### Source text
◇ ◇ ◇
#^d 2019-06-23 #^h Weekend Roundup
The week's biggest, and most ominous, story was the Trump administration's decision to launch a "limited" missile attack on Iran, then the reversal of those orders minutes before execution. Here are some links:
Michael D Shear with others:
Peter Baker/Maggie Haberman/Thomas Gibbons-Neff: Urged to launch an attack, Trump listened to the skeptics who said it would be a costly mistake: E.g., Tucker Carlson, who pointed out that "the same people who lured us into the Iraq quagmire 16 years ago are demanding a new war, this one with Iran."
Zack Beauchamp: John Bolton and Mike Pompeo are the hawks behind Trump's Iran policy.
Peter Beinart: Bolton keeps trying to goad Iran into war.
Barbara Boland: Media, war boosters slam Trump for 'chicken' response to Iran: "The hawks are in their element today, screeching for air strikes and promising cake walks."
Max Boot: In Iran crisis, our worst fears about Trump are realized.
Marjorie Cohn: Iran had the legal right to shoot down US spy drone.
David Ignatius: Iran must escape the American chokehold before it becomes fatal: Not someone I look to for sane opinions, but this offers a sense of how Trump's administration has cornered Iran, leaving their leaders with few (if any) good options, and thereby ratcheting up pressure for greater violence. I didn't say "war" there because that implies that war is a future threat. Ignatius makes clear that the US has already started war with Iran, but for now is playing a "long game" by using ever-tightening sanctions to weaken and finally strangle Iran's leadership.
Jen Kirby: US-Iran standoff: a timeline: Start with Trump's withdrawal from the Iran nuclear deal on May 8, 2018, and Pompeo's "12 demands for a new agreement for Iran" (May 21, 2018), and the imposition of a new round of sanctions, aimed at applying "maximum pressure" to cripple Iran's economy.
Taly Krupkin:
Jim Lobe: Trump has a $259 million reason to bomb Iran: An accounting of campaign donations from known Iran hawks.
Aaron David Miller/Richard Sokolsky: Why war with Iran is bad for Trump -- and America.
Trita Parsi: America's confrontation with Iran goes deeper than Trump.
Elham Pourtaher: For Iranians, the war has already begun: "In Iran, US sanctions are producing a level of suffering comparable to that of wartime."
Jason Rezaian: Iran is outmatched in its latest game of rhetorical chicken. But it might be too late.
Greg Sargent: Trump's Iran reversal exposes one of his most dangerous lies.
Matt Taibbi: Next contestant, Iran: Meet America's permanent war formula.
Michael G Vickers: To avoid a wider war, Iran must be deterred with limited US military strikes: Argues that Trump should be ordering more air strikes, citing Reagan in the late-1980s as an example of forceful deterrence (e.g., shooting down civilian Iranian airliners).
◇ ◇ ◇
### Exercise
Reproduce the part of the weekend roundup on Iran from "Aaron David Miller/Richard" to "most dangerous lies." word for word. The records that come next are separate material and have nothing to do with the weekend roundup on Iran.

### Data for review
◇ ◇ ◇
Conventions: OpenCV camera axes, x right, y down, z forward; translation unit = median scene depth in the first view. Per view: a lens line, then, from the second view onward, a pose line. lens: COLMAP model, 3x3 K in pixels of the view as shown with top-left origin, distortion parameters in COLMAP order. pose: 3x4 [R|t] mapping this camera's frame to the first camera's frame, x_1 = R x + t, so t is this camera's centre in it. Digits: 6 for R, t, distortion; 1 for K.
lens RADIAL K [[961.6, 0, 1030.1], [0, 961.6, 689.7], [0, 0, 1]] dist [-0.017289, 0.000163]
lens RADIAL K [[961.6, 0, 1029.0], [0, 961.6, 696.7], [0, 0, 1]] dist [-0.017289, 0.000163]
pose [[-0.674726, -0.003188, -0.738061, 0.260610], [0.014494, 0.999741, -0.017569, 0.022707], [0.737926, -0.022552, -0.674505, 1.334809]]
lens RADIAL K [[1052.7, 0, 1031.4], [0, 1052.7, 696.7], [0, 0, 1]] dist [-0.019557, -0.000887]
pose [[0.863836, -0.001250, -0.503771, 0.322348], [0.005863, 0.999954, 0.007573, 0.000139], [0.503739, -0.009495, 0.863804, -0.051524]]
◇ ◇ ◇
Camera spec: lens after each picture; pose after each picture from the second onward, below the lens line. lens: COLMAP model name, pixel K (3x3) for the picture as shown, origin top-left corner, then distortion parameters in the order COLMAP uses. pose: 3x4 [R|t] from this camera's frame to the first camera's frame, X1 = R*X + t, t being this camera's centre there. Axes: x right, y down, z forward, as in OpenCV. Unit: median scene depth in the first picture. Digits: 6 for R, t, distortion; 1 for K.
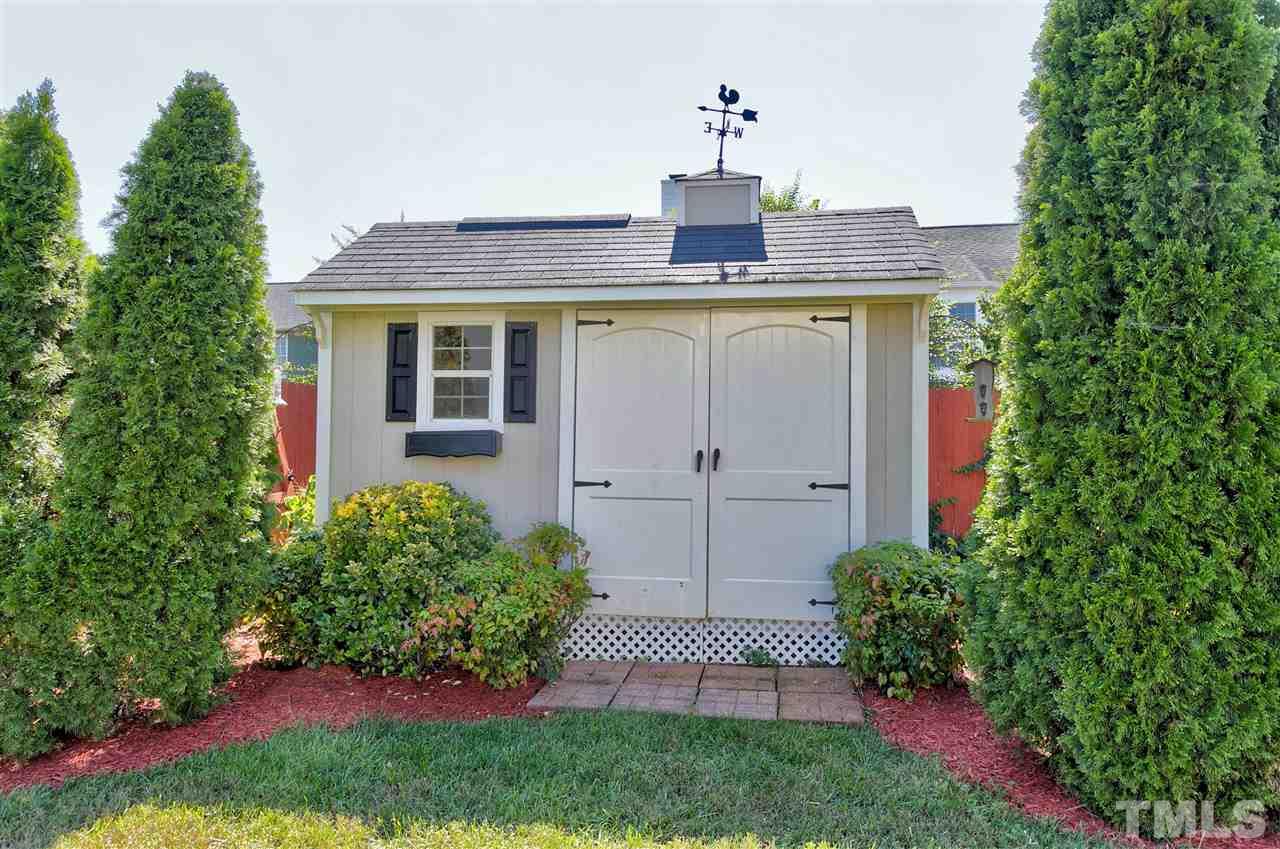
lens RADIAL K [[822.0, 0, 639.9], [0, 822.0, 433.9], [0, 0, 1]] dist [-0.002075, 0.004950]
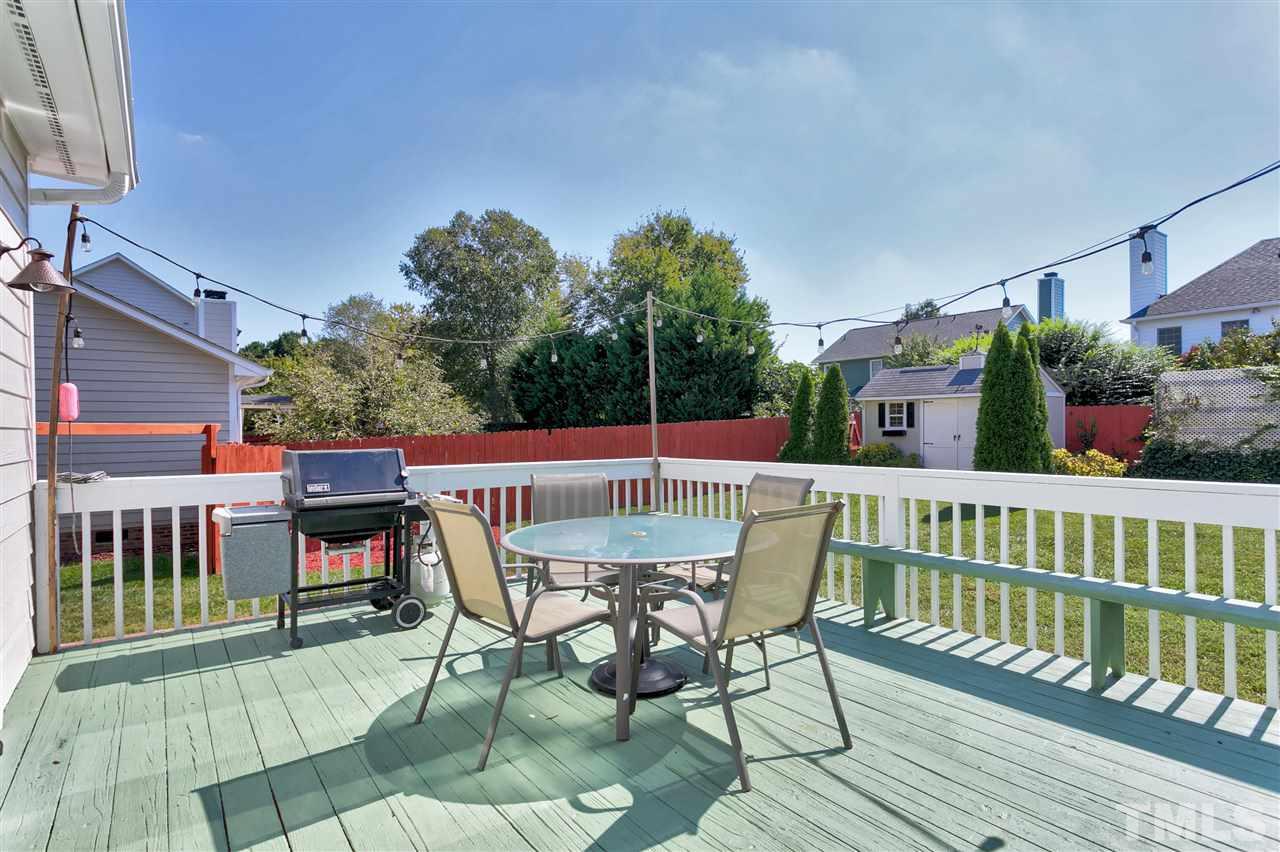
◇ ◇ ◇
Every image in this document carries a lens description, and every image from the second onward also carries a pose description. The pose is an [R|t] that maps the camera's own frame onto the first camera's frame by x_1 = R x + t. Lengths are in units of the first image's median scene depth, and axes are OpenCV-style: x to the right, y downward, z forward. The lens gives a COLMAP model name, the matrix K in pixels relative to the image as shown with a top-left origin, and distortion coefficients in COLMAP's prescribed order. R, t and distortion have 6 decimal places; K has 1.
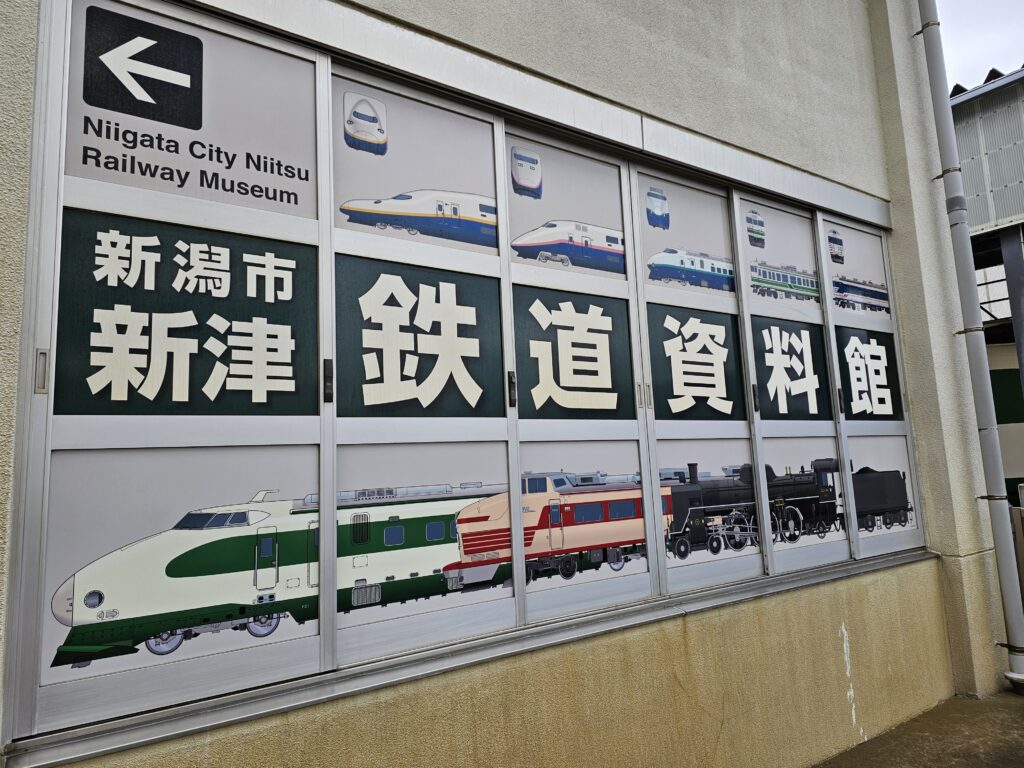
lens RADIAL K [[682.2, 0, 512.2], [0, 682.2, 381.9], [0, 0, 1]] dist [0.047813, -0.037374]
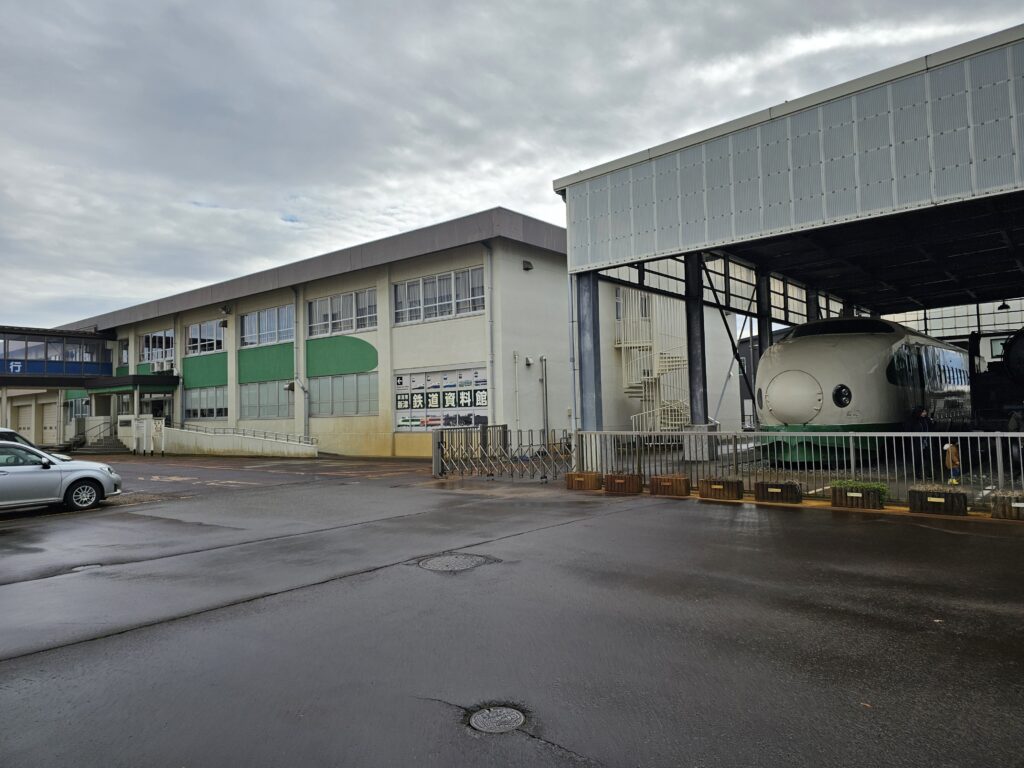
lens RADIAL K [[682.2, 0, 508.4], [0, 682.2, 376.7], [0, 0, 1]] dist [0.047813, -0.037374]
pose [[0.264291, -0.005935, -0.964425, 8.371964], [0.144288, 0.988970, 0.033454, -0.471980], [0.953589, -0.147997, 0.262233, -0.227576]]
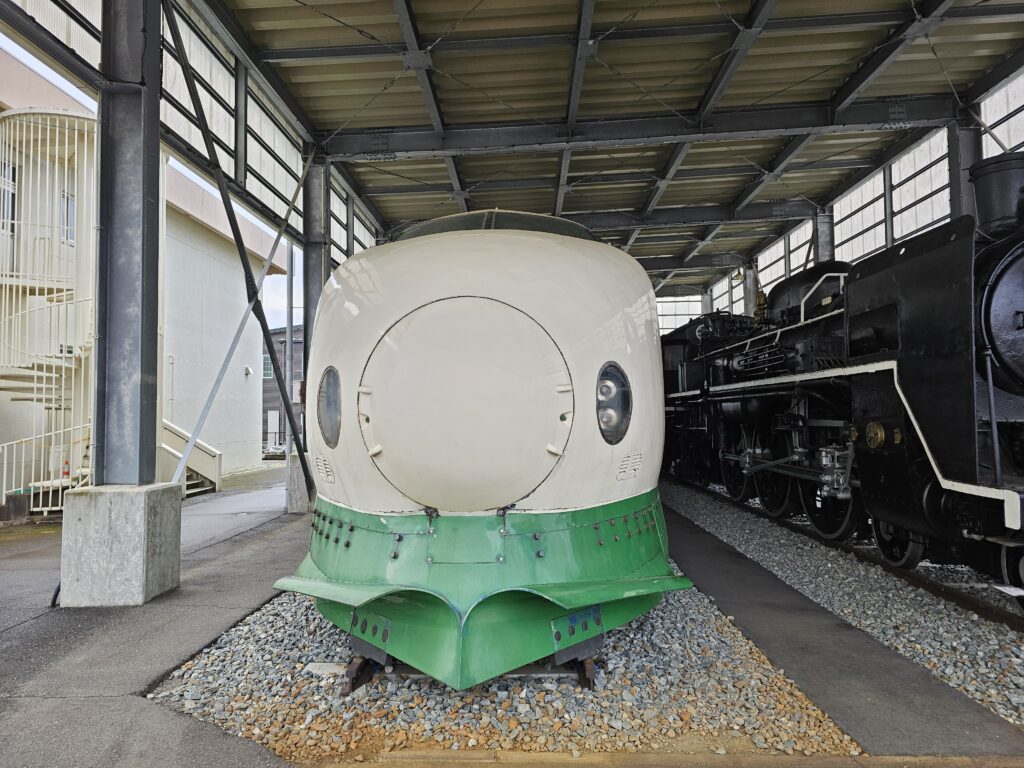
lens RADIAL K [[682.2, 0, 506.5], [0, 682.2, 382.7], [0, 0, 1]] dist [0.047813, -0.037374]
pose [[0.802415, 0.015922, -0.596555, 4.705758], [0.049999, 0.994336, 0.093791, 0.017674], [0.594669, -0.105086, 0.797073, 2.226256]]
◇ ◇ ◇
### Answer to the problem
Aaron David Miller/Richard Sokolsky: Why war with Iran is bad for Trump -- and America.
Trita Parsi: America's confrontation with Iran goes deeper than Trump.
Elham Pourtaher: For Iranians, the war has already begun: "In Iran, US sanctions are producing a level of suffering comparable to that of wartime."
Jason Rezaian: Iran is outmatched in its latest game of rhetorical chicken. But it might be too late.
Greg Sargent: Trump's Iran reversal exposes one of his most dangerous lies.